The runtime can hotpatch the $expected value, even with multithreaded execution, and the conditional jump target can sometimes be a statistic gathering subroutine to update the expected value.

I don't see that as a tracing JIT super-power; if anything, it's a nice way to steal some of tracing's good fit with contemporary microarchitecture and use it in any compiler (even ahead of time!). It's only when the code following the load is specialised to the value that tracing really shines, but that comes with the usual code duplication downside.

see: GraalVM - New JIT Compiler and Polyglot Runtime for the JVM

The Graal project implements most of your ideas. But it's from Oracle... but the papers are a treasure mine..

http://www.oracle.com/technetwork/oracle-labs/program-languages/overview/index.html

GraalVM - New JIT Compiler and Polyglot Runtime for the JVM
Graal is a new just-in-time compiler for the JVM focused on peak performance and multi-language support. Graal offers performance advantages not only to Java code, but also to scripting languages such as JavaScript, Ruby, and R. Additionally, it enables the execution of native code on the JVM via an LLVM-based front end (project Sulong). Languages are executed by Graal via the Truffle framework, which comes with seamless interoperability and polyglot debugging and profiling functionality.

Usage
GraalVM requires the JAVA_HOME environment variable to point to a JVMCI enabled Java Development Kit or Java Runtime. Oracle Labs JDK is a JVMCI enabled version of JDK 8 which can be used to run GraalVM. Alternatively, a JVMCI enabled JDK or JRE can be placed in the folder ./jdk or ./jre to override the JAVA_HOME environment variable. Please note that JDK 9 builds are not yet compatible. The bin directory contains:

java - Runs the JVM with Graal as the default compiler.
graalvm - Runs the JVM in polyglot mode with JavaScript, Ruby, and R as available languages.
js - Runs a JavaScript console with Graal.js.
node - Drop-in replacement for node.js with Graal.js as the executing JavaScript engine.
ruby - Drop-in replacement for MRI Ruby with TruffleRuby as the executing Ruby engine.
R - Drop-in replacement for GNU R with FastR as the executing R engine.
aot-image - Builds an ahead-of-time compiled executable or a shared library from Java programs, and the JavaScript and Ruby languages.

Benefits

Performance - Graal incorporates our research on compiler technology, and offers better peak performance on some workloads than a traditional JVM.
Polyglot - Java, JavaScript, Ruby, and R are all available at competitive performance within the same execution environment.
Interoperability - Languages executed in Graal can call each other without overhead and libraries from other languages can be used.
Embeddability - Embed dynamic languages and native code with sandboxing capabilities.
Tooling - Graal benefits from JVM-based tooling and all languages share common tooling such as debugging and profiling.
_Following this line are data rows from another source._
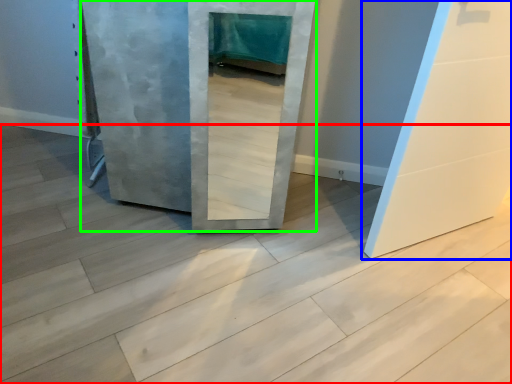
Question: Estimate the real-world distances between objects in this image. Which object is closer to concrete (highlighted by a red box), door (highlighted by a blue box) or door (highlighted by a green box)?

Choices:
 (A) door
 (B) door

Answer: (B)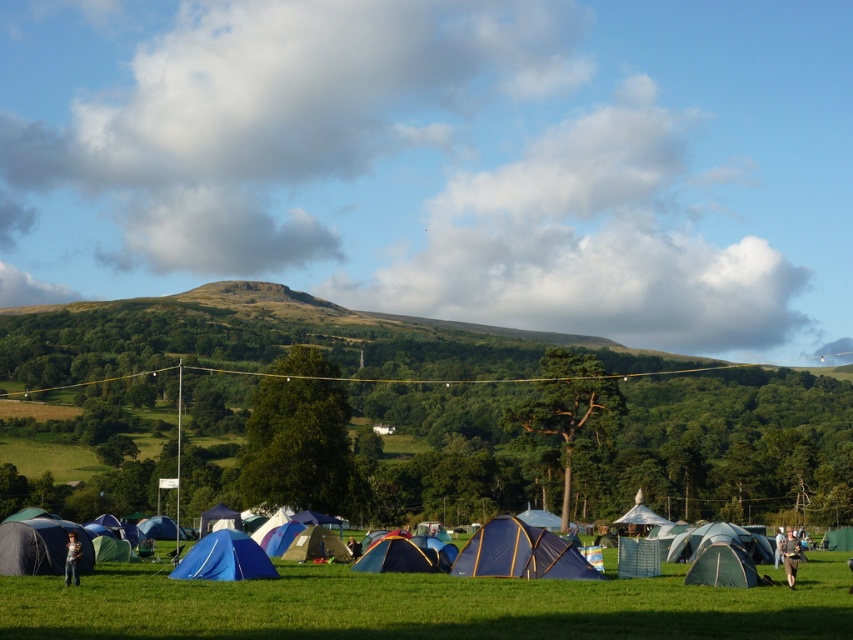
Question: Is blue fabric tent at center closer to the viewer compared to light brown fabric jacket at lower right?

Choices:
 (A) yes
 (B) no

Answer: (B)

Question: Estimate the real-world distances between objects in this image. Which object is closer to the blue tarpaulin tent at center?

Choices:
 (A) blue fabric tent at lower left
 (B) green fabric tent at center
 (C) blue fabric tent at center

Answer: (C)

Question: Is blue fabric tents at lower center above green fabric tent at center?

Choices:
 (A) yes
 (B) no

Answer: (B)

Question: In this image, where is blue fabric tent at center located relative to blue fabric tent at lower center?

Choices:
 (A) left
 (B) right

Answer: (B)

Question: Which of the following is the closest to the observer?

Choices:
 (A) (784, 566)
 (B) (738, 547)
 (C) (247, 563)

Answer: (C)

Question: Which point is closer to the camera?

Choices:
 (A) blue fabric tent at lower left
 (B) light brown fabric jacket at lower right

Answer: (A)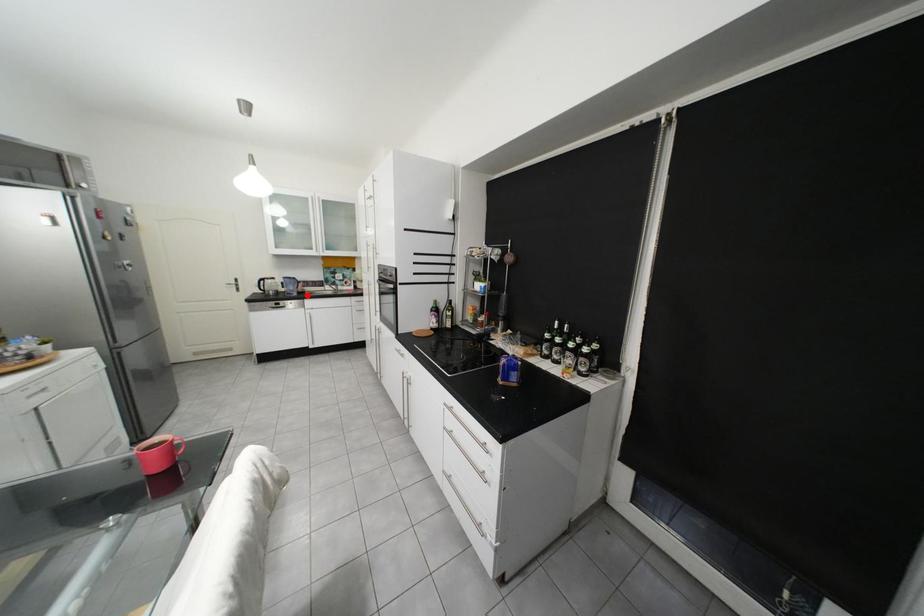
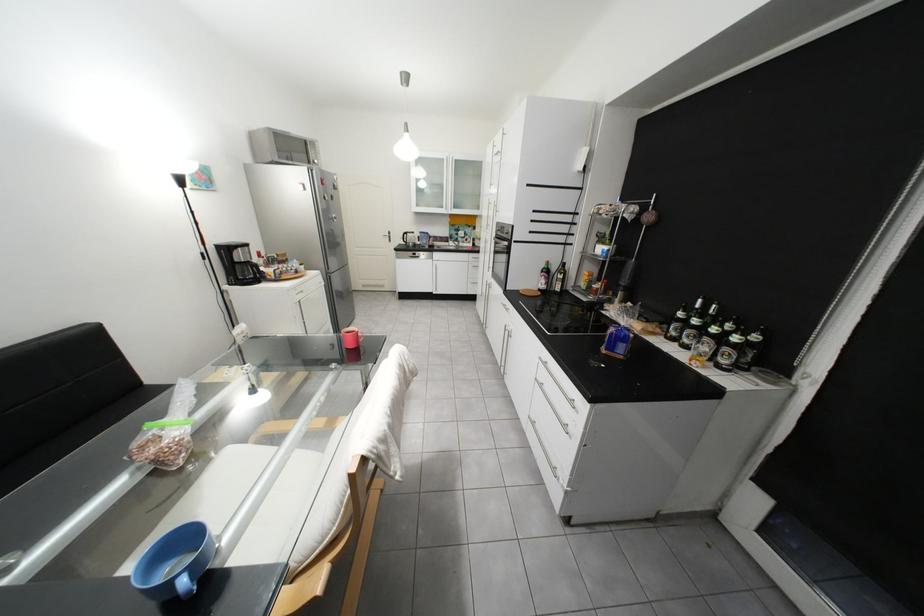
Question: I am providing you with two images of the same scene from different viewpoints. Given a red point in image1, look at the same physical point in image2. Is it:

Choices:
 (A) Closer to the viewpoint
 (B) Farther from the viewpoint

Answer: (A)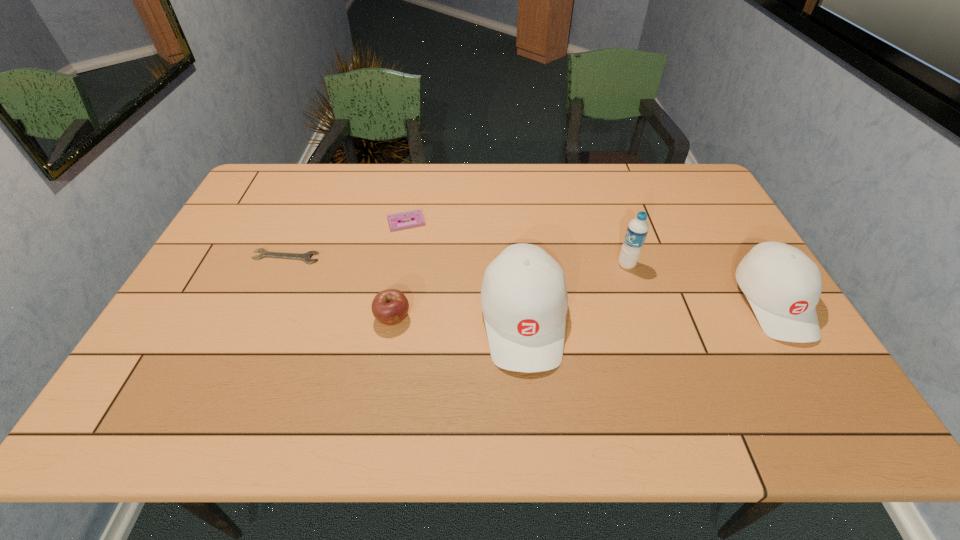
In the current image, all baseball caps are evenly spaced. To maintain this equal spacing, where should an additional baseball cap be placed on the left? Please point out a free spot. Please provide its 2D coordinates. Your answer should be formatted as a tuple, i.e. [(x, y)], where the tuple contains the x and y coordinates of a point satisfying the conditions above.

[(255, 338)]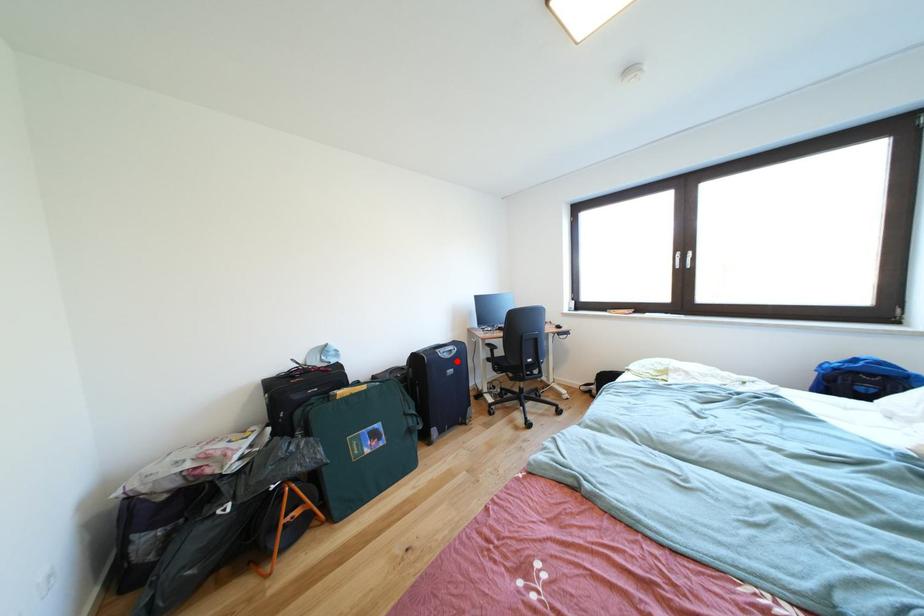
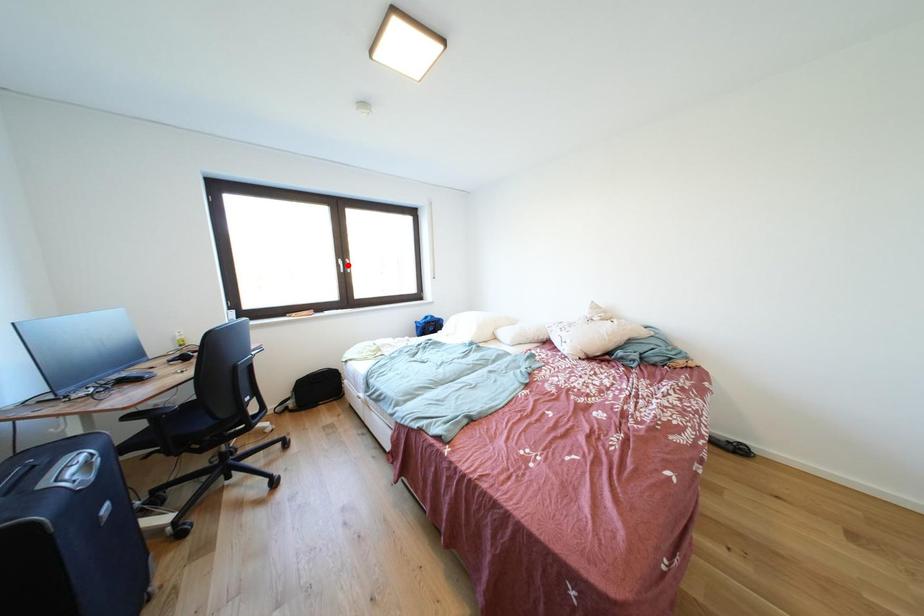
I am providing you with two images of the same scene from different viewpoints. A red point is marked on the first image and another point is marked on the second image. Is the red point in image1 aligned with the point shown in image2?

No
Disappointing answer about JITs in general

Isn't JIT compilation basically mandatory in high-performance implementations of languages such as Javascript because of their extremely "dynamic" features, such as the complete lack of type information, or the ability to manipulate the ambient scope in quasi-arbitrary ways? Whether these features are "superpowers" is a matter for debate. But this doesn't answer your question about tracing JITs.

Tracing or not?

It is not clear to me whether the emphasis on *tracing* JITs, as opposed to method-based JITs (for example), is intended by Luke.